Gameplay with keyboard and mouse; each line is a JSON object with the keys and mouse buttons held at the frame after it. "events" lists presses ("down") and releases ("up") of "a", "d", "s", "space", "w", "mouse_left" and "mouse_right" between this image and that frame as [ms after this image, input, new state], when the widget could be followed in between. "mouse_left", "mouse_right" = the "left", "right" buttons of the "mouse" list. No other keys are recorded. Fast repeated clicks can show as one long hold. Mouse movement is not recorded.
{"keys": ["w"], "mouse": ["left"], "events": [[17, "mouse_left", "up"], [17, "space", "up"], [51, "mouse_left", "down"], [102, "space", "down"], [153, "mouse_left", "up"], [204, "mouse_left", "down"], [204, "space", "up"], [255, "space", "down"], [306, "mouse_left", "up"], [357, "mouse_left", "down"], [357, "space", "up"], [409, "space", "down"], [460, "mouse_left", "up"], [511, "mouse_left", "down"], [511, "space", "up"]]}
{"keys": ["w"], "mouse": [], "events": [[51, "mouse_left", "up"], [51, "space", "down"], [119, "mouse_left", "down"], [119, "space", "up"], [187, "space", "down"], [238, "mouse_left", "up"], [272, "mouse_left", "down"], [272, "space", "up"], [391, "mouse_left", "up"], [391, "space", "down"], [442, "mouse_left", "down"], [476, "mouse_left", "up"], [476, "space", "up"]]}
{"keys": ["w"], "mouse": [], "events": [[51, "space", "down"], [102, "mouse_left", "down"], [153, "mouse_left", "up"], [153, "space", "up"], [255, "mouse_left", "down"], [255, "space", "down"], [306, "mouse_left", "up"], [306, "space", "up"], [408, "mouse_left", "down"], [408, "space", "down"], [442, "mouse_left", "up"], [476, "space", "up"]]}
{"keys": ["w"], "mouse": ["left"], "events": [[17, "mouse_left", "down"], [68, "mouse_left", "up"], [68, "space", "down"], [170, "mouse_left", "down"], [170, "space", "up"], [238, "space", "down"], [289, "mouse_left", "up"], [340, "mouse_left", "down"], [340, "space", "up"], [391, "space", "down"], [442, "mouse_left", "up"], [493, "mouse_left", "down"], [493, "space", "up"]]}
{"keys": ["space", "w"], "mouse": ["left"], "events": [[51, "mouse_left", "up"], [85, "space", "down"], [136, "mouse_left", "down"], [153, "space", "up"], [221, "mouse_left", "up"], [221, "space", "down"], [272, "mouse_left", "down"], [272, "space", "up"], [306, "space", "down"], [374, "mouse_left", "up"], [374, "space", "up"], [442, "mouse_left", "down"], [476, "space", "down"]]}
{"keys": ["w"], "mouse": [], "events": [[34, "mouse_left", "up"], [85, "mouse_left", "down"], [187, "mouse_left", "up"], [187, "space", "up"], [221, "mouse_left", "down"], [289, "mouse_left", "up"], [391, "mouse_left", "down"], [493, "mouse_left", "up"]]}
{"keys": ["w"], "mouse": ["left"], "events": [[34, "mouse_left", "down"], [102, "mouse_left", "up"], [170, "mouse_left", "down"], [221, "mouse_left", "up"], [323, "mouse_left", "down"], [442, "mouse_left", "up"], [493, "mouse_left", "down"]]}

### Your task
Give back the data above word for word.

### Output
Gameplay with keyboard and mouse; each line is a JSON object with the keys and mouse buttons held at the frame after it. "events" lists presses ("down") and releases ("up") of "a", "d", "s", "space", "w", "mouse_left" and "mouse_right" between this image and that frame as [ms after this image, input, new state], when the widget could be followed in between. "mouse_left", "mouse_right" = the "left", "right" buttons of the "mouse" list. No other keys are recorded. Fast repeated clicks can show as one long hold. Mouse movement is not recorded.
{"keys": ["w"], "mouse": ["left"], "events": [[17, "mouse_left", "up"], [17, "space", "up"], [51, "mouse_left", "down"], [102, "space", "down"], [153, "mouse_left", "up"], [204, "mouse_left", "down"], [204, "space", "up"], [255, "space", "down"], [306, "mouse_left", "up"], [357, "mouse_left", "down"], [357, "space", "up"], [409, "space", "down"], [460, "mouse_left", "up"], [511, "mouse_left", "down"], [511, "space", "up"]]}
{"keys": ["w"], "mouse": [], "events": [[51, "mouse_left", "up"], [51, "space", "down"], [119, "mouse_left", "down"], [119, "space", "up"], [187, "space", "down"], [238, "mouse_left", "up"], [272, "mouse_left", "down"], [272, "space", "up"], [391, "mouse_left", "up"], [391, "space", "down"], [442, "mouse_left", "down"], [476, "mouse_left", "up"], [476, "space", "up"]]}
{"keys": ["w"], "mouse": [], "events": [[51, "space", "down"], [102, "mouse_left", "down"], [153, "mouse_left", "up"], [153, "space", "up"], [255, "mouse_left", "down"], [255, "space", "down"], [306, "mouse_left", "up"], [306, "space", "up"], [408, "mouse_left", "down"], [408, "space", "down"], [442, "mouse_left", "up"], [476, "space", "up"]]}
{"keys": ["w"], "mouse": ["left"], "events": [[17, "mouse_left", "down"], [68, "mouse_left", "up"], [68, "space", "down"], [170, "mouse_left", "down"], [170, "space", "up"], [238, "space", "down"], [289, "mouse_left", "up"], [340, "mouse_left", "down"], [340, "space", "up"], [391, "space", "down"], [442, "mouse_left", "up"], [493, "mouse_left", "down"], [493, "space", "up"]]}
{"keys": ["space", "w"], "mouse": ["left"], "events": [[51, "mouse_left", "up"], [85, "space", "down"], [136, "mouse_left", "down"], [153, "space", "up"], [221, "mouse_left", "up"], [221, "space", "down"], [272, "mouse_left", "down"], [272, "space", "up"], [306, "space", "down"], [374, "mouse_left", "up"], [374, "space", "up"], [442, "mouse_left", "down"], [476, "space", "down"]]}
{"keys": ["w"], "mouse": [], "events": [[34, "mouse_left", "up"], [85, "mouse_left", "down"], [187, "mouse_left", "up"], [187, "space", "up"], [221, "mouse_left", "down"], [289, "mouse_left", "up"], [391, "mouse_left", "down"], [493, "mouse_left", "up"]]}
{"keys": ["w"], "mouse": ["left"], "events": [[34, "mouse_left", "down"], [102, "mouse_left", "up"], [170, "mouse_left", "down"], [221, "mouse_left", "up"], [323, "mouse_left", "down"], [442, "mouse_left", "up"], [493, "mouse_left", "down"]]}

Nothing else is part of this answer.